Given records section start

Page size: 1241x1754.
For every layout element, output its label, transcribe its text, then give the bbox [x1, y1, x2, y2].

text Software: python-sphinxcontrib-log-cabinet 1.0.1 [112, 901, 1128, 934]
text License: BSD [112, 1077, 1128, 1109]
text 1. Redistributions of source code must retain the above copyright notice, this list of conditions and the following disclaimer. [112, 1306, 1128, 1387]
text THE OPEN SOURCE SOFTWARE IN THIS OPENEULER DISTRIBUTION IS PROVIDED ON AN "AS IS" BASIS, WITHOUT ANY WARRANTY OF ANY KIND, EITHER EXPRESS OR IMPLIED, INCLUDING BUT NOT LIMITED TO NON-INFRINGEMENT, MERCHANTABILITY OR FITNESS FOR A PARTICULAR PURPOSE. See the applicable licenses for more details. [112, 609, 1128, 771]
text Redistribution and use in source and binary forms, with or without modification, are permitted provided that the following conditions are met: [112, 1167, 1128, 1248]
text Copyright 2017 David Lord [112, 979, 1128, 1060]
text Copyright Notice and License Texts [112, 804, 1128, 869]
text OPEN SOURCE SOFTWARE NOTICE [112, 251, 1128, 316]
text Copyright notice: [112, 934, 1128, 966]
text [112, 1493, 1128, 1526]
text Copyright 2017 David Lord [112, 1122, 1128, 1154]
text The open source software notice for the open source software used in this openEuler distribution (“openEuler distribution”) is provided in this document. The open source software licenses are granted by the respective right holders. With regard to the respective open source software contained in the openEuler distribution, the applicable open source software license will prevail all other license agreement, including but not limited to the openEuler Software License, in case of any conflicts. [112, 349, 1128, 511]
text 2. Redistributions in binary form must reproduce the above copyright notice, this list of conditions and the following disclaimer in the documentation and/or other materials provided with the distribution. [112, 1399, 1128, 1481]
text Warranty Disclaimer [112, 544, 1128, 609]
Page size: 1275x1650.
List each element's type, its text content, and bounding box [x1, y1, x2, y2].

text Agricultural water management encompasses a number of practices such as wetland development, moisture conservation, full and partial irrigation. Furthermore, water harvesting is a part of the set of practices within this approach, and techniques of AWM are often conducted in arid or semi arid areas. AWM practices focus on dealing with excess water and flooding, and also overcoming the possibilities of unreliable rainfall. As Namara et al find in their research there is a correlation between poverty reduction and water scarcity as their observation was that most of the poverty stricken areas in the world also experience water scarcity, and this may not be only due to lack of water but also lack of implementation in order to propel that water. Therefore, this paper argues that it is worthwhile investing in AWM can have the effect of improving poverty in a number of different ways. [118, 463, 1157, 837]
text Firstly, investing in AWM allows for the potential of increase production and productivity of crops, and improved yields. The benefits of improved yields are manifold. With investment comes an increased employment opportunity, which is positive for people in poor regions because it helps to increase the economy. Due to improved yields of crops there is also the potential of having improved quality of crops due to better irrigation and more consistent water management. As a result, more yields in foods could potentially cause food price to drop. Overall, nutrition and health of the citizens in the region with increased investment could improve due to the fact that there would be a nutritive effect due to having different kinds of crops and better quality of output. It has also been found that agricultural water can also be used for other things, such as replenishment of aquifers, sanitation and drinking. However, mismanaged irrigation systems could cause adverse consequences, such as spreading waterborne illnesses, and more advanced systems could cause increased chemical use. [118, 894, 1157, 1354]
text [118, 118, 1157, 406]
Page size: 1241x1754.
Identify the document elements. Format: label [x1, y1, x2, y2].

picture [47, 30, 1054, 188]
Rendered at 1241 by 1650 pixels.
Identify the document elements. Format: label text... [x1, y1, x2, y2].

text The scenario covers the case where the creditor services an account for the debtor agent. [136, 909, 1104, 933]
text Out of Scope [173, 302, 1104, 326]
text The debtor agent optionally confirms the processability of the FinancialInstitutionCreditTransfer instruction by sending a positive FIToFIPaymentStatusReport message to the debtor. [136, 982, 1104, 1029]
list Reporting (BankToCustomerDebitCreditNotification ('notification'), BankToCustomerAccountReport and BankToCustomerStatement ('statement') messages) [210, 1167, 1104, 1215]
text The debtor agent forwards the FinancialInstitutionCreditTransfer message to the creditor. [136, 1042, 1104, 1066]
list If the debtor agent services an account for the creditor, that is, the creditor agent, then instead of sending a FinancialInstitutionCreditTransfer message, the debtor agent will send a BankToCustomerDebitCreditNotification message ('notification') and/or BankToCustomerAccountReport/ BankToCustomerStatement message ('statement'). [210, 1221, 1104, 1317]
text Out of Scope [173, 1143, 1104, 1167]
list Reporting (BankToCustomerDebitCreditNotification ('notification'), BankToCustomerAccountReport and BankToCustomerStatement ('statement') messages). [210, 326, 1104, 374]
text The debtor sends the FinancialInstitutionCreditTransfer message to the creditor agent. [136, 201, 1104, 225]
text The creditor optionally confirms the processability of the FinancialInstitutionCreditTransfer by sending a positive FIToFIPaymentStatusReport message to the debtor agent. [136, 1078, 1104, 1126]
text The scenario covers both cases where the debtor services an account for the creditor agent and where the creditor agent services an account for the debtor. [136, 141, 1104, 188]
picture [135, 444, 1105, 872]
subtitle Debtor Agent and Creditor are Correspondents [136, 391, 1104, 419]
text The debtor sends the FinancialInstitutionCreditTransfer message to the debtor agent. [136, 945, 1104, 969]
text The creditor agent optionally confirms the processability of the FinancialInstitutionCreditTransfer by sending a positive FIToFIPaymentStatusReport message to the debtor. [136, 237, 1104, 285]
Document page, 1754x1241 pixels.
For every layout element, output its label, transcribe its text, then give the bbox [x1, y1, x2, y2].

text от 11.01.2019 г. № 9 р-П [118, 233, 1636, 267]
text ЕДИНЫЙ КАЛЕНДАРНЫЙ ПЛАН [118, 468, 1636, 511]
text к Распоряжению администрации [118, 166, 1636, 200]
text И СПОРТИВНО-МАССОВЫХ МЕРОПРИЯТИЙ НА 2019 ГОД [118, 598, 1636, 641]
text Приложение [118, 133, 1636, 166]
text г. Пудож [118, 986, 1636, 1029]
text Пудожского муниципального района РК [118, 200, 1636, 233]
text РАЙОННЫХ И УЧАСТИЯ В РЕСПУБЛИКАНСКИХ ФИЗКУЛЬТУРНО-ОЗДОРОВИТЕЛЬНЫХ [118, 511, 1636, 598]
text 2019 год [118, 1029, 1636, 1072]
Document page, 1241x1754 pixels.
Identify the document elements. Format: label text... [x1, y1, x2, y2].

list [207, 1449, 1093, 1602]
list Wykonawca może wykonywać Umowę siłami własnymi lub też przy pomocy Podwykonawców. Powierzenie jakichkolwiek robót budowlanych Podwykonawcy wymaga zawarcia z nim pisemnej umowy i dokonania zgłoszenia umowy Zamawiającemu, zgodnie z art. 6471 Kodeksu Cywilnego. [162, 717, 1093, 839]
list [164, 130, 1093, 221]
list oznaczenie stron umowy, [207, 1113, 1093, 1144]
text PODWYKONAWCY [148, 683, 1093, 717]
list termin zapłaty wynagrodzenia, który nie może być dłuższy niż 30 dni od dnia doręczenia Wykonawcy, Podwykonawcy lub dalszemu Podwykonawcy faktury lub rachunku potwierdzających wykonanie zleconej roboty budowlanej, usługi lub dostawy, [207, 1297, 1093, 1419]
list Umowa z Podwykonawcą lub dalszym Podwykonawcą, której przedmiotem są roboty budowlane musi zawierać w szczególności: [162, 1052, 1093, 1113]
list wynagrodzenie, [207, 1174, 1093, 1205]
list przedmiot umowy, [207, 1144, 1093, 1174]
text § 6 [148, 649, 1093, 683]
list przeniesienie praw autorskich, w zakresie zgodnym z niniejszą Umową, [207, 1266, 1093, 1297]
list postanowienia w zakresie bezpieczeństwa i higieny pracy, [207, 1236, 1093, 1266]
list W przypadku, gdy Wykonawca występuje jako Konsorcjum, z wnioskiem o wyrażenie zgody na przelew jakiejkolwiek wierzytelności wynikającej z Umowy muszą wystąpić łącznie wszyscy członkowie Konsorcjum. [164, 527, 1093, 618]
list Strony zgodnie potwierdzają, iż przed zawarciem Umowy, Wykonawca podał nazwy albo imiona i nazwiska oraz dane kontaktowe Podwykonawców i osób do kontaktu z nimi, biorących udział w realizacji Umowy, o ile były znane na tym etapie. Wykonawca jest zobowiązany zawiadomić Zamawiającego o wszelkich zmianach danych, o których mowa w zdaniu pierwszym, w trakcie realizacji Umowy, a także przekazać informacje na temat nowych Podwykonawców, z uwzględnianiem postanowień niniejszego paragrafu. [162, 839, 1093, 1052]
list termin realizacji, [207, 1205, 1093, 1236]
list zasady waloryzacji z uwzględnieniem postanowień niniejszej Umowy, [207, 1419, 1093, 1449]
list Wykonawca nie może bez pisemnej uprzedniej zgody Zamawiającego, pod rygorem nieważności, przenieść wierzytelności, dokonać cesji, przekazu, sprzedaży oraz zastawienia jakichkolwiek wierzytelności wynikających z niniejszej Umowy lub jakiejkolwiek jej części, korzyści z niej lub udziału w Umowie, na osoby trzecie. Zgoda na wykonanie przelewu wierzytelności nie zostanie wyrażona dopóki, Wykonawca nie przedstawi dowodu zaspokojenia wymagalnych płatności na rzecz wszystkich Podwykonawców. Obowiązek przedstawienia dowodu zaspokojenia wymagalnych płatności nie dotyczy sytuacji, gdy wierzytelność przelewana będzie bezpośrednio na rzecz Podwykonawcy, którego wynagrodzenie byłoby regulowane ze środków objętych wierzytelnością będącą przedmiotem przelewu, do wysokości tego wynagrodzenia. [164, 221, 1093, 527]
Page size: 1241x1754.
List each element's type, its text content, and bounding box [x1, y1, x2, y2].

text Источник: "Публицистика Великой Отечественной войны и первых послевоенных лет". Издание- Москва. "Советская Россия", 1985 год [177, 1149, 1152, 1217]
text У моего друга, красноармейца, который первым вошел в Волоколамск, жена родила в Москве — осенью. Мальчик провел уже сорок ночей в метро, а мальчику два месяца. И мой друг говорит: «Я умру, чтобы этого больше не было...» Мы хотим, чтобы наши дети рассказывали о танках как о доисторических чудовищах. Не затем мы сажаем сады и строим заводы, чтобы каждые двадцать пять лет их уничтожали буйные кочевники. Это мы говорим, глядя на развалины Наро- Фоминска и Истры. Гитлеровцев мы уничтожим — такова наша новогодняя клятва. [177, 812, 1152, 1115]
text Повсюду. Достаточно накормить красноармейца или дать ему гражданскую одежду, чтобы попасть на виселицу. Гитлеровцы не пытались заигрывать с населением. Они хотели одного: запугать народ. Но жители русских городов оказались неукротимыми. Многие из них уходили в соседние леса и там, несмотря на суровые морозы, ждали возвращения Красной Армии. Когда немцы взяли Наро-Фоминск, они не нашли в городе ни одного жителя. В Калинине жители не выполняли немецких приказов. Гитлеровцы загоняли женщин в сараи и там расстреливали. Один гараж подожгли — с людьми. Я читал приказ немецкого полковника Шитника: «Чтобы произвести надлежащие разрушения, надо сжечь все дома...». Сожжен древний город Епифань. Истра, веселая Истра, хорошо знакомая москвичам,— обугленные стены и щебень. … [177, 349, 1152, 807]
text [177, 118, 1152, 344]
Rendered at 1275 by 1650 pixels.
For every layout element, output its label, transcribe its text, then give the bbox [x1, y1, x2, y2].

Given records section end

[Exercise details]: Only the lines from the top of the data through the line that contains "Page size: 1275x1650." should be quoted, exactly as they stand.

[Result below]:
Page size: 1241x1754.
For every layout element, output its label, transcribe its text, then give the bbox [x1, y1, x2, y2].

text Software: python-sphinxcontrib-log-cabinet 1.0.1 [112, 901, 1128, 934]
text License: BSD [112, 1077, 1128, 1109]
text 1. Redistributions of source code must retain the above copyright notice, this list of conditions and the following disclaimer. [112, 1306, 1128, 1387]
text THE OPEN SOURCE SOFTWARE IN THIS OPENEULER DISTRIBUTION IS PROVIDED ON AN "AS IS" BASIS, WITHOUT ANY WARRANTY OF ANY KIND, EITHER EXPRESS OR IMPLIED, INCLUDING BUT NOT LIMITED TO NON-INFRINGEMENT, MERCHANTABILITY OR FITNESS FOR A PARTICULAR PURPOSE. See the applicable licenses for more details. [112, 609, 1128, 771]
text Redistribution and use in source and binary forms, with or without modification, are permitted provided that the following conditions are met: [112, 1167, 1128, 1248]
text Copyright 2017 David Lord [112, 979, 1128, 1060]
text Copyright Notice and License Texts [112, 804, 1128, 869]
text OPEN SOURCE SOFTWARE NOTICE [112, 251, 1128, 316]
text Copyright notice: [112, 934, 1128, 966]
text [112, 1493, 1128, 1526]
text Copyright 2017 David Lord [112, 1122, 1128, 1154]
text The open source software notice for the open source software used in this openEuler distribution (“openEuler distribution”) is provided in this document. The open source software licenses are granted by the respective right holders. With regard to the respective open source software contained in the openEuler distribution, the applicable open source software license will prevail all other license agreement, including but not limited to the openEuler Software License, in case of any conflicts. [112, 349, 1128, 511]
text 2. Redistributions in binary form must reproduce the above copyright notice, this list of conditions and the following disclaimer in the documentation and/or other materials provided with the distribution. [112, 1399, 1128, 1481]
text Warranty Disclaimer [112, 544, 1128, 609]
Page size: 1275x1650.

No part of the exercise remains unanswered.